When I first came to Berlin, I set about finding where action in the art scene was. I soon discovered a problem however. I was about ten years too late. Everybody had stories of how things were and seemed a little depressed, if not nostalgic for the heady days after the fall of Berlin Wall. There were however a few lingering corners of memorabilia clinging to Berlin like chewing gum stuck to your shoe. And just like the chewing gum, they’d been chewed up and spat out and trodden on, being devoid of their original colour and flavour.
While this all might sound rather depressing, it was rather fascinating to seek out other people’s Memory Lanes, especially for an Antipodean whose own state of origin roundly frowned on any independent art scene that got too big for its boots and would be soundly rounded upon by the local authorities for being a hotbed of radical subversive activities. One of those Memory Lanes led me to the legendary Tacheles. A large dilapidated disfunctional building which was in the center of a post Cold War Berlin art vortex of near anarchy where being radical and subversive was the norm. In short a dreamland that was a world away from my overgrown country town called Brisbane.
What was Kunsthaus Tacheles then? A former department store, then SS headquaters, a prison for French war prisoners, various offices during the DDR (GDR), neglected, partially demolished and then housing a self-organized collective of artists on Oranienburger Straße in Berlin-Mitte. One could question if the collective is indeed self-organized. There used to be all manner of events and parties hosted in the building and a constant stream of artists coming and going, some leaving there mark around the complex such as with the sculptures in the empty space behind the building. Today it is mostly the street “artists” leaving their marks on the walls with their graffiti.
I met a few people who had studio spaces in the building, and came to know one artist in particular. And so I came to be informed of all of the internal strife that forms its colourful history as an artists studio complex. I tried for a while in vain to land myself a studio space there, but in the end gave up, as I discovered a more lively scene over in Friedrichshain that was not the focus of morbid tourist curiosity.
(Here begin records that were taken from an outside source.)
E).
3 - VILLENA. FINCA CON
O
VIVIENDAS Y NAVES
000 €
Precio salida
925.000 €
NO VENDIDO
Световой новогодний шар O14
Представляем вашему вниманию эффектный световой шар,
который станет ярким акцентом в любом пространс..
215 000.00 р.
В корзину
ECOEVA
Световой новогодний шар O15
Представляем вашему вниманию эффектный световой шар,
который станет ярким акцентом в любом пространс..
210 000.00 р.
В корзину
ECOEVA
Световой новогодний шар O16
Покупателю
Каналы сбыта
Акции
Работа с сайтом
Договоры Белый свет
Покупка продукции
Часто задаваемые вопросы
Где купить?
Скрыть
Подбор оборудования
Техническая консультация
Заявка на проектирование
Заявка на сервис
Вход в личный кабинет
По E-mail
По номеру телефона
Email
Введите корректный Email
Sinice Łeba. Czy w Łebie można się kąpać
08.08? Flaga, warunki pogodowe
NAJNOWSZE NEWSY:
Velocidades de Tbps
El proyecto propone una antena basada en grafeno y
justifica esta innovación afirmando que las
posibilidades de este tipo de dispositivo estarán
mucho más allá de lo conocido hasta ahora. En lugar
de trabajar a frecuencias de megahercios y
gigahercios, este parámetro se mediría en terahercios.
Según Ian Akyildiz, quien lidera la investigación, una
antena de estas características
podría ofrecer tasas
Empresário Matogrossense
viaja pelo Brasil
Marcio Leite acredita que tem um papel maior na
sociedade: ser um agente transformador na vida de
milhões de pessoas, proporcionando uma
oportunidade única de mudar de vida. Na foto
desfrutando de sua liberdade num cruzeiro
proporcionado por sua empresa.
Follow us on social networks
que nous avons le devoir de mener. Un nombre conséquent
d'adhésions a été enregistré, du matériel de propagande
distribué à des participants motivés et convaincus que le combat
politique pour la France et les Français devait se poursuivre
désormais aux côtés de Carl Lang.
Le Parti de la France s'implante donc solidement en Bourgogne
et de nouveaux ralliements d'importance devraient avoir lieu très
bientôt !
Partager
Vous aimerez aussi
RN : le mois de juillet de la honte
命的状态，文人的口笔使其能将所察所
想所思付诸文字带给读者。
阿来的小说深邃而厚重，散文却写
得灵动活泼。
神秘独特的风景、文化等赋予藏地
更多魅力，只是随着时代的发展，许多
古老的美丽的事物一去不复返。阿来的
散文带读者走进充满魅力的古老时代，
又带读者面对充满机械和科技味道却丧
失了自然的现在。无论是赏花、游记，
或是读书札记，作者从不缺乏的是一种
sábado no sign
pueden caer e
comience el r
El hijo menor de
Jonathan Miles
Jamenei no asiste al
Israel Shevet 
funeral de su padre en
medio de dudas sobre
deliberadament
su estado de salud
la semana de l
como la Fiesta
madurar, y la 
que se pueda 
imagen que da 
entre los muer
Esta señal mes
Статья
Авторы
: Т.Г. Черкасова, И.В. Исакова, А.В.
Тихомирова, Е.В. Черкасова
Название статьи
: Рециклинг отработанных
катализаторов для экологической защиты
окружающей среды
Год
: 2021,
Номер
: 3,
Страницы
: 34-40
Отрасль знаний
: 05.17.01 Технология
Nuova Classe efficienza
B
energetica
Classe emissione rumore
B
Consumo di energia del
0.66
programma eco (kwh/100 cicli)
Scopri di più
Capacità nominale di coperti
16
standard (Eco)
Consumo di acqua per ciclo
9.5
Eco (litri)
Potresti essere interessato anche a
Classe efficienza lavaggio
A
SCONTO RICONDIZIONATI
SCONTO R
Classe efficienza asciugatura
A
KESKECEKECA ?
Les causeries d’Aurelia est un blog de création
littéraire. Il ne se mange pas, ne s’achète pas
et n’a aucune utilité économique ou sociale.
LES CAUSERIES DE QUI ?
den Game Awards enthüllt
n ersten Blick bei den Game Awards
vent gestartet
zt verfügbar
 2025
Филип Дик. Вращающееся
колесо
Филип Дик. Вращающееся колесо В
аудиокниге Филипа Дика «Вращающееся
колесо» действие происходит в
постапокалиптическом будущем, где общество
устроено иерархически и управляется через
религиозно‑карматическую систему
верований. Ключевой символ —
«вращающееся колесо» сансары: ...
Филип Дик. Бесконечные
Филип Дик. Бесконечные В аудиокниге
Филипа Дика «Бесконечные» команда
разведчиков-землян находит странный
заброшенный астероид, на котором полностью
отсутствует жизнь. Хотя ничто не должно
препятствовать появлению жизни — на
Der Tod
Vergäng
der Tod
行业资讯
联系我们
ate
Since 2003 when I first explored it, little seems to have changed. Strife still abounds as the collective is trying to secure their future in the building by purchasing it from the owners, with whom they’ve had a very rocky relationship.
The collective is seeking €3.5 million in funding. However, there does not appear to be any suggestion of where that is coming from. There is also a dispute over the status of the lease since the beginning of the year.
Although I rarely go to the Tacheles these days, I would miss a place that has become part of my own Memory Lane.